▸ TEKS
Perjalanan Pagi Tadi


Oleh: Edy Saputro Cahyo

Selamat pagi semua.
Aku telah bangun tanpa meruap muka tanpa air. Muka kusam dan banyak lengkukan. Di luar sana tukang-tukang pekerja sudah rame dan berkeringat. Aku duduk di depan sarang dan melihat manusia-manusia yang sangat indah berkeliaran kesana-kesini. Otak yang belum penuh masih tertutur diam. Wanita, lelaki berparas rapi mau mencari ilmu. Aku masih duduk dan berdiam diri. Melihat sebelah kanan ada manusia yang sama seperti langit yang dipijat-pijat, mungkin pergelangan leher terlalu kaku dan sedikit pusing. Tiba-tiba ada suara dari arah pembangunan kantin yang memanggil aku,
            “He, ada kopi tidak di sarangmu,.”
            “Belum ada, ada kopi tidak ada air Pak Mar”
Oo Pak Marsono, lagi sibuk merangkai kelistrikan untuk kantin yang dalam tahap akhir pembangunan. Pak Mar bekerja sendiri dan memakai baju katelpak. Baju kelistrikan waktu dia sekolah di SMK. Aku masih saja duduk di tempat yang tadi. Melihat kran yang tidak ada tetesan mata air, berarti air sedikit terhambat. Kalau seperti ini, tidak menutup kemungkinan di jeding juga tidak ada air. Dalam sarang juga tidak ada air, sejenak aku tenggok ke sarang tetangga. Meminta sebotol air untuk menetralisir keadaan tubuh, agar otak dapat berfikir jernih.

▸ DATA YANG DIBERIKAN
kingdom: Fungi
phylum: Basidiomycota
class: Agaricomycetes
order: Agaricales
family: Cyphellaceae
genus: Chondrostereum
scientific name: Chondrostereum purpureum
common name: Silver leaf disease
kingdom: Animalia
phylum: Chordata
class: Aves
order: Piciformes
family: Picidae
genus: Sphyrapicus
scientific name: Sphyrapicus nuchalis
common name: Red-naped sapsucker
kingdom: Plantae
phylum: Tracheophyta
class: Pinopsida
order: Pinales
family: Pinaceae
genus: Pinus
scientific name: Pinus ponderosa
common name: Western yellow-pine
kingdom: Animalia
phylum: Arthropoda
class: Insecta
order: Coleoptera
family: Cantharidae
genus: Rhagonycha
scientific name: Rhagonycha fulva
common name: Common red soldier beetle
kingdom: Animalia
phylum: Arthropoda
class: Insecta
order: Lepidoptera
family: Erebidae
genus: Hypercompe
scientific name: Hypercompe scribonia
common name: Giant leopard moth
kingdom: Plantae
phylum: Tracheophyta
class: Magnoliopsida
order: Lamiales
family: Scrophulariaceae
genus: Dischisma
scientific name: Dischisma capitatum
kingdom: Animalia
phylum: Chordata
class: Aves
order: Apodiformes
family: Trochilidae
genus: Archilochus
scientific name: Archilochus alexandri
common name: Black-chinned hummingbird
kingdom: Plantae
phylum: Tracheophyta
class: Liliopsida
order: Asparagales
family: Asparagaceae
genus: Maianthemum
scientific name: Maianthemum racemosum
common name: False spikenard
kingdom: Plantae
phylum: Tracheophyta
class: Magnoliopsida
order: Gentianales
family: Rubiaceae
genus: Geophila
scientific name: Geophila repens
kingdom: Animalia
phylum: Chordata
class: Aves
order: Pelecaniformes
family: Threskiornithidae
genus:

▸ LATIHAN
Kembalikan tanpa perubahan bagian teks Perjalanan Pagi Tadi di atas, mulai dari "Oo Pak Marsono, lagi" terus ke bawah hingga "dapat berfikir jernih.".

▸ PENYELESAIAN SOAL
Oo Pak Marsono, lagi sibuk merangkai kelistrikan untuk kantin yang dalam tahap akhir pembangunan. Pak Mar bekerja sendiri dan memakai baju katelpak. Baju kelistrikan waktu dia sekolah di SMK. Aku masih saja duduk di tempat yang tadi. Melihat kran yang tidak ada tetesan mata air, berarti air sedikit terhambat. Kalau seperti ini, tidak menutup kemungkinan di jeding juga tidak ada air. Dalam sarang juga tidak ada air, sejenak aku tenggok ke sarang tetangga. Meminta sebotol air untuk menetralisir keadaan tubuh, agar otak dapat berfikir jernih.